> **GIVEN TEXT**
· · · · ·
GoogleCloudPlatform / zetasql-toolkit

The ZetaSQL Toolkit is a library that helps users use ZetaSQL Java API to perform SQL analysis for multiple query engines, including BigQuery and Cloud Spanner.
Apache License 2.0
38 stars 9 forks source link

Consider making ParentColumnFinder public? #28

Closed dion-ricky closed 10 months ago

dion-ricky commented 10 months ago

Hi,

My company's ETL pipeline heavily utilizes write disposition and table destination feature in BigQuery. So the majority of our query is actually just a select statement. However, the ColumnLineageExtractor class provided by the zetasql-toolkit-core doesn't cover our use cases.

I'm currently writing a custom column lineage extractor to support select statement when I realized that ParentColumnFinder class is not public. I needed the exact functionality that this class does. If it was set to package private by design could you give me suggestion what I should do.

Thanks

ppaglilla commented 10 months ago

I think we can do two things.
· · · · ·
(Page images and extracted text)
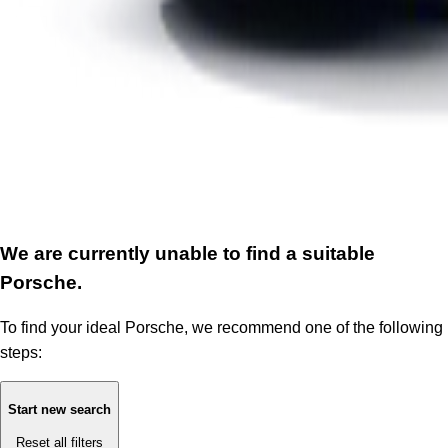
We are currently unable to find a suitable
Porsche.
To find your ideal Porsche, we recommend one of the following
steps:
Start new search
Reset all filters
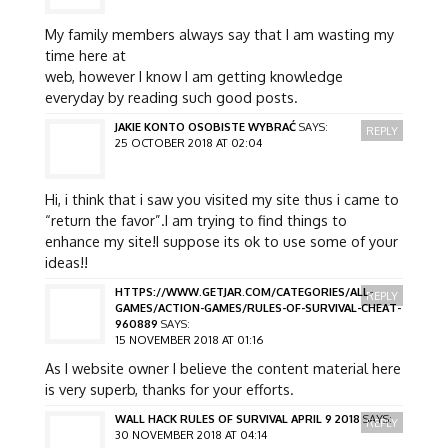
My family members always say that I am wasting my
time here at
web, however I know I am getting knowledge
everyday by reading such good posts.
JAKIE KONTO OSOBISTE WYBRAĆ
SAYS:
REPLY
25 OCTOBER 2018 AT 02:04
Hi, i think that i saw you visited my site thus i came to
“return the favor”.I am trying to find things to
enhance my site!I suppose its ok to use some of your
ideas!!
HTTPS://WWW.GETJAR.COM/CATEGORIES/ALL-
REPLY
GAMES/ACTION-GAMES/RULES-OF-SURVIVAL-CHEAT-
960889
SAYS:
15 NOVEMBER 2018 AT 01:16
As I website owner I believe the content material here
is very superb, thanks for your efforts.
WALL HACK RULES OF SURVIVAL APRIL 9 2018
SAYS:
REPLY
30 NOVEMBER 2018 AT 04:14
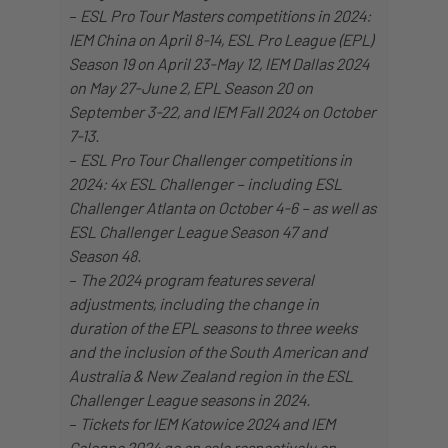
–
ESL Pro Tour Masters competitions in 2024:
IEM China on April 8-14, ESL Pro League (EPL)
Season 19 on April 23-May 12, IEM Dallas 2024
on May 27-June 2, EPL Season 20 on
September 3-22, and IEM Fall 2024 on October
7-13.
–
ESL Pro Tour Challenger competitions in
2024: 4x ESL Challenger – including ESL
Challenger Atlanta on October 4-6 – as well as
ESL Challenger League Season 47 and
Season 48.
–
The 2024 program features several
adjustments, including the change in
duration of the EPL seasons to three weeks
and the inclusion of the South American and
Australia & New Zealand region in the ESL
Challenger League seasons in 2024.
–
Tickets for IEM Katowice 2024 and IEM
Cologne 2024 go on sale respectively on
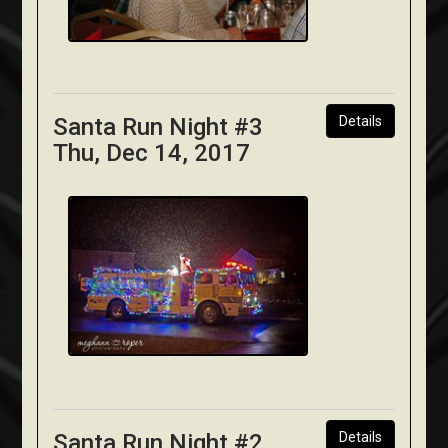
Santa Run Night #3
Details
Thu, Dec 14, 2017
Santa Run Night #2
Details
· · · · ·
> **TASK INSTRUCTIONS**
1 > Which libraries, APIs, modules, and classes does the zetasql-toolkit issue thread name?
2 > Can you write the next part of the zetasql-toolkit issue thread, picking up after the last sentence shown?

> **ANSWERS TO THE EXERCISE**
1 >
- ZetaSQL Toolkit (the zetasql-toolkit repository)
- ZetaSQL Java API
- zetasql-toolkit-core
- ColumnLineageExtractor
- ParentColumnFinder

2 >
On one hand, add a nice method to ColumnLineageExtractor that would take your analyzed SELECT and your output table. It'd build the lineage and return it, since it already has the machinery to do so. Something like this:

public Set<ColumnLineage> extractColumnLevelLineage(
    ResolvedQueryStmt statement, String outputTable) {

    List<ResolvedOutputColumn> outputColumns = statement.getOutputColumnList();

    return extractColumnLevelLineageForOutputColumns(outputTable, outputColumns, statement);
}

On the other hand, I would still make ParentColumnFinder public. It sounds like it could be generally useful for any case that the lineage extractor doesn't cover.

I'll add these changes in the next couple of days (unless you'd like to submit a PR yourself). Then we'll release it on v0.5.0, which I'm aiming for early next week.

dion-ricky commented 10 months ago

I have opened a pull request #29 to resolve this issue. Thanks for your recommendation of overloading the extractColumnLevelLineage to ColumnLineageExtractor, I have also added that into the PR.

ppaglilla commented 10 months ago

Thank you very much! I'll review later today.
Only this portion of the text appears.